▸ **Tasks and exercises**:
A: In the text on Saint Dominic's prayer, quote everything from "Saint Dominic prayed" down to "and read it.".
B: In the text on Saint Dominic's prayer, what are all the ways he is said to have engaged his whole body in prayer?

▸ **Text segment**:
>>>>>
The Power of Preaching

Dominic understood that the power of preaching comes from ceaseless prayer. His prayer had three characteristics:
-humble adoration,
-heartfelt pity for sinners,
-and exultation in the Divine Mercy.

Saint Dominic prayed constantly; he prayed at home and on the road, in church and in his cell. For Saint Dominic there was no place or time foreign to prayer. He loved to pray at night. He engaged his whole body in prayer by standing with outstretched arms, by bowing, prostrating, genuflecting, and kissing the sacred page. If you are not familiar with the extraordinary little booklet entitled The Nine Ways of Prayer of Saint Dominic, today would be a good day to find it and read it.

The Psalter of the Blessed Virgin Mary

Saint Dominic had a tenth way of prayer too: the Psalter of the Blessed Virgin Mary that today we call the rosary. The use of beads was widespread and the repetition of the Hail Mary were both widespread before the time of Saint Dominic. The Hail Mary prayed 150 times in reference to the 150 psalms was practiced in Carthusian and Cistercian cloisters before the time of Saint Dominic.
<<<<<
▸ **Given information**:
>>>>>
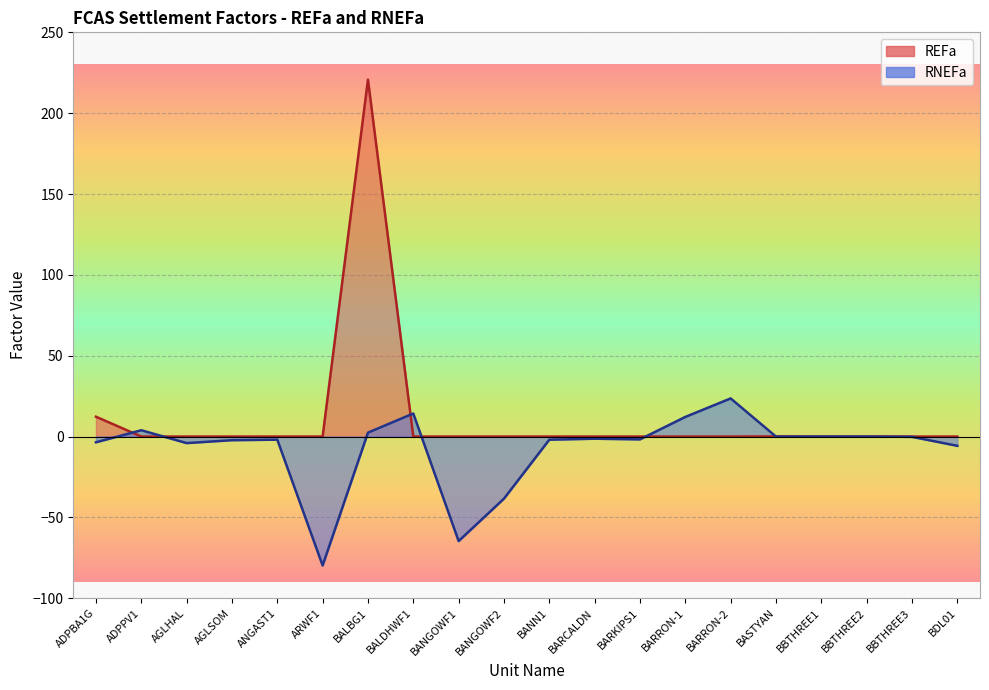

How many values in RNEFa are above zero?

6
<<<<<
▸ **Responses**:
A:
Saint Dominic prayed constantly; he prayed at home and on the road, in church and in his cell. For Saint Dominic there was no place or time foreign to prayer. He loved to pray at night. He engaged his whole body in prayer by standing with outstretched arms, by bowing, prostrating, genuflecting, and kissing the sacred page. If you are not familiar with the extraordinary little booklet entitled The Nine Ways of Prayer of Saint Dominic, today would be a good day to find it and read it.

B:
- Standing with outstretched arms
- Bowing
- Prostrating
- Genuflecting
- Kissing the sacred page